In this section, we will prepare a dataset specifically for spot detection in detached binary systems. We will:
- Use the previously sampled indexes for detached systems with and without spots.
- Generate polar hexbin images for each sample using the provided transformation function.
- Save the images into the new directory structure: `../data/gaia_spot_dataset/train/{spot,nospot}` and `../data/gaia_spot_dataset/val/{spot,nospot}`.

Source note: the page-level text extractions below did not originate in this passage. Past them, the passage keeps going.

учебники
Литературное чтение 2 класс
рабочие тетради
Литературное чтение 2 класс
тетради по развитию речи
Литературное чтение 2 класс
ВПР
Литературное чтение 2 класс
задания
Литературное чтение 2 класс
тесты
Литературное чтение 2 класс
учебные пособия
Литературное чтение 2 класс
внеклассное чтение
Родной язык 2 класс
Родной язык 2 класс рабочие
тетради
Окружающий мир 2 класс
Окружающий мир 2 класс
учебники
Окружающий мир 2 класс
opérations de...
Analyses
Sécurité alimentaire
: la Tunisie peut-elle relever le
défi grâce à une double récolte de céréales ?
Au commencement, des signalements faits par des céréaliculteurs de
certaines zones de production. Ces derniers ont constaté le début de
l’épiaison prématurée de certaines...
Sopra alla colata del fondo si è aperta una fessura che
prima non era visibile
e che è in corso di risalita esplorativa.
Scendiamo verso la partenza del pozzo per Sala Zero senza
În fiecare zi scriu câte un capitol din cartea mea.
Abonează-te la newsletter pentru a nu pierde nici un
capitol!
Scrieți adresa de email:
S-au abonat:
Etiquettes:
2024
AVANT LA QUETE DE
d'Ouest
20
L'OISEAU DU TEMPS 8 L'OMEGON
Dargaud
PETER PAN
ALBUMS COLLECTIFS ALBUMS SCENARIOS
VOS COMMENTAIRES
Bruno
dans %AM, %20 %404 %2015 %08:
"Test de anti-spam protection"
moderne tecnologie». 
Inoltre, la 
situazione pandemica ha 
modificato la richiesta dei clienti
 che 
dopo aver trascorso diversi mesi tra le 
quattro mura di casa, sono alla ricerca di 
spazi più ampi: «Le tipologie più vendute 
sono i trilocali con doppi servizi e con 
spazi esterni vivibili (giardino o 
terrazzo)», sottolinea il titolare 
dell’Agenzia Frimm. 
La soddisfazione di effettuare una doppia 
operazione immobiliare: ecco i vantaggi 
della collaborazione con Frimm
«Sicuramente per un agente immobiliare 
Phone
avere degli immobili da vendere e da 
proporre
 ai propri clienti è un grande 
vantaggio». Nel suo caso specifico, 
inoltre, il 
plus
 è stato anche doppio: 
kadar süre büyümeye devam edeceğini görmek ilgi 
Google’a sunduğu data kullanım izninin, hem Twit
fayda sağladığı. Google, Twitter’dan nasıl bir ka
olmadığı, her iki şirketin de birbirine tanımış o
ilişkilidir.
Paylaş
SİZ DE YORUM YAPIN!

This dataset will allow you to train a classifier to distinguish between detached systems with and without spots.

### 8. Create directories for spot detection dataset (detached systems)

In [None]:
import os

spot_dataset_root = "../data/gaia_spot_dataset"
for split in ["train", "val"]:
    for spot_class in ["spot", "nospot"]:
        split_dir = os.path.join(spot_dataset_root, split, spot_class)
        os.makedirs(split_dir, exist_ok=True)
        print(f"Created directory: {split_dir}")
# Now you have ../data/gaia_spot_dataset/train/{spot,nospot} and ../data/gaia_spot_dataset/val/{spot,nospot}

Created directory: ../data/gaia_spot_dataset/train/spot
Created directory: ../data/gaia_spot_dataset/train/nospot
Created directory: ../data/gaia_spot_dataset/val/spot
Created directory: ../data/gaia_spot_dataset/val/nospot


### 9. Generate and save images for spot detection (detached systems only)

In [None]:
from collections import defaultdict
import zipfile
import pandas as pd
import os

# Use the same indexes dictionary as before
spot_dataset_root = "../data/gaia_spot_dataset"
data_dir = "../data/gaia_synthetic_data"
passband = "gaia"

# Load detached spot and nospot dataframes
dfs = {}
for spot_type in ["nospot", "spot"]:
    zip_name = f"detached_{spot_type}_gaia.zip"
    zip_path = os.path.join(data_dir, zip_name)
    with zipfile.ZipFile(zip_path, "r") as z:
        csv_name = [f for f in z.namelist() if f.endswith(".csv")][0]
        with z.open(csv_name) as f:
            df = pd.read_csv(f)
        dfs[spot_type] = df

# For each split, generate images for spot/nospot
for split in ["train", "val"]:
    for spot_type in ["nospot", "spot"]:
        idxs = indexes[("detached", spot_type)][split]
        df_split = dfs[spot_type].loc[idxs]
        out_dir = os.path.join(spot_dataset_root, split, spot_type)
        create_images_from_dataframe(df_split, out_dir, n_start=0, passband=passband)
        print(f"Saved {len(df_split)} images to {out_dir}")

Saved 1000 images to ../data/gaia_spot_dataset/train/nospot
Saved 1000 images to ../data/gaia_spot_dataset/train/spot
Saved 1000 images to ../data/gaia_spot_dataset/train/spot
Saved 100 images to ../data/gaia_spot_dataset/val/nospot
Saved 100 images to ../data/gaia_spot_dataset/val/nospot
Saved 100 images to ../data/gaia_spot_dataset/val/spot
Saved 100 images to ../data/gaia_spot_dataset/val/spot


Now you can use Train ResNet model or Train ViT model code cells.
Just change 'data_dir' and the name of .pth file where do you want to save your model. 

Preparing the necessary dataset in a way that showed in this tutorial one can train models for different passbands presented in our dataset in the cloud.